В художественном пространстве ХХ в. под влиянием философии Ницше и исследований Фрейда и фрейдистов видное место заняли репрезентация и эстетизация жестокости, насилия, террора, войн, катастроф и им подобных актов и состояний, вызванных высвобождением прежде всего агрессивных или сексуально-агрессивных инстинктов человека. Утверждаемая Ницше релятивность моральных ценностей, включая ценность самой жизни, вскрытые Фрейдом агрессивно-сексуальные инстинкты человека, его интенция к смерти, художественный опыт маркиза де Сада и Л. Захер-Мазоха привели к включению в сферу искусства огромной и многообразной сферы жестокости. При этом в течение ХХ в. здесь наблюдается некоторая достаточно отчетливая тенденция.

_ПРЕДОСТАВЛЕННЫЕ ЗАПИСИ_.
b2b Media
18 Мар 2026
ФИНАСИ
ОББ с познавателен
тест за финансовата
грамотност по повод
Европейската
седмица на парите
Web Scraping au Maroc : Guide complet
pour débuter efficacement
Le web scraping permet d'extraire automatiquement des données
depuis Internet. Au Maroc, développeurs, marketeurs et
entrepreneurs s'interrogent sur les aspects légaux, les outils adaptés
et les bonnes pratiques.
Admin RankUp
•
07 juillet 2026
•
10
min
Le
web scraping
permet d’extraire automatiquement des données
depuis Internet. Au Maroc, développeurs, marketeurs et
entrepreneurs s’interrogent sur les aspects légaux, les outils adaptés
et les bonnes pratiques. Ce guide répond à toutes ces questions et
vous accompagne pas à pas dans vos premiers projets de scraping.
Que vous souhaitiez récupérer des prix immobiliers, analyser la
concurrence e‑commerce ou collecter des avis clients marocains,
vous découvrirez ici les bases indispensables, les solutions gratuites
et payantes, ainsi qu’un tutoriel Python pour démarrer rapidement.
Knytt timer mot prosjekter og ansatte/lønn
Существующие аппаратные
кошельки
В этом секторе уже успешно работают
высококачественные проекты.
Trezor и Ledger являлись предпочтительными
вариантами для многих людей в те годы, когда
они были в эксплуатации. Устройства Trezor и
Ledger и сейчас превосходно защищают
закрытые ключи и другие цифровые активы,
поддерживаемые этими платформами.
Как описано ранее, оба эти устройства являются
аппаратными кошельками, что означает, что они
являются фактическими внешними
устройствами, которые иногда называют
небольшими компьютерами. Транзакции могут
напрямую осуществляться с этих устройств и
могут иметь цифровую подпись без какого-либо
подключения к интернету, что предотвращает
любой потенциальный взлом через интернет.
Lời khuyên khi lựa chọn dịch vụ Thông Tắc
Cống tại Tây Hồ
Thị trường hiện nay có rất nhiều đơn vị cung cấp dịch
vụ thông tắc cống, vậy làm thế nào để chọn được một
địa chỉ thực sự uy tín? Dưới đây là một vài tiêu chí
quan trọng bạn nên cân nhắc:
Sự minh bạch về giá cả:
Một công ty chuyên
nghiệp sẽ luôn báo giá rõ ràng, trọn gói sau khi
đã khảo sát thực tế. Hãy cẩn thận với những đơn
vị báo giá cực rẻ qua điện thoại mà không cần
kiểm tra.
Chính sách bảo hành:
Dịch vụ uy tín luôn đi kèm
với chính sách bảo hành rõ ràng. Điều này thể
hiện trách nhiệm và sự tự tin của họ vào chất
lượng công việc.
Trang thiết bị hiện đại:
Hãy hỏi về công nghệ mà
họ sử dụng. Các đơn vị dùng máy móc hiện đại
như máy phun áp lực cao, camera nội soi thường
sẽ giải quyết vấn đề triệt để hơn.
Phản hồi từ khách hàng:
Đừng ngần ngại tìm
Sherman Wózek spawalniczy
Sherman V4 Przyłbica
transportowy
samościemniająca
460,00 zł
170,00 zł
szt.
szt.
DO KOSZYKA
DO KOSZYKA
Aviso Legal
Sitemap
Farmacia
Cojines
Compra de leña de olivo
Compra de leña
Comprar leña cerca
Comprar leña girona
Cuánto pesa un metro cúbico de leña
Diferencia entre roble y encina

_ЗАДАНИЯ ДЛЯ ВЫПОЛНЕНИЯ_.
1. Под влиянием чьей философии и чьих исследований, согласно тексту о жестокости в искусстве XX века, видное место заняли репрезентация и эстетизация жестокости?
2. Продолжите текст о жестокости в искусстве XX века, начав сразу после его последнего предложения.
Записи к этой работе отношения не имеют.

_ОТВЕТЫ К ЗАДАНИЯМ_.
1. Под влиянием философии Ницше и исследований Фрейда и фрейдистов.

2.
В авангарде первой половины столетия сцены жестокости, насилия, терзания тел человека или животных репрезентировались в искусстве большей частью или в качестве неких возбудителей традиционных гуманных чувств и настроений протеста против жестокости (особенно в связи с войнами и революциями) или в качестве сугубо художественных средств выражения, отчужденных от обыденного конкретно жизненного смысла этих акций (например, в экспрессионизме, дадаизме, сюрреализме, театре абсурда). Со второй половины века на первое место выдвигаются сублимационно-эстетический, эстетский и постмодернистский аспекты репрезентации актов жестокости, утверждающие ее самоценность и равноправие наряду с другими способами художественной презентации. Представители арт-практик, включающих сцены жестокости (в изобразительном искусстве, фотографии, особенно широко в кино, телевидении, театре, акциях, перформансах и хэппенингах) признают наличие в человеческой природе агрессивных инстинктов и призывают не подавлять в себе жажду убийства и разрушения, но «сублимировать», а точнее трансформировать, ее в сферу искусства притом не в символическом (что нередко встречалось и в искусстве прошлого), а в прямом открытом виде, т.е. уже и не сублимировать в традиционном понимании этого термина, а просто как-либо являть в открытом, буквальном виде.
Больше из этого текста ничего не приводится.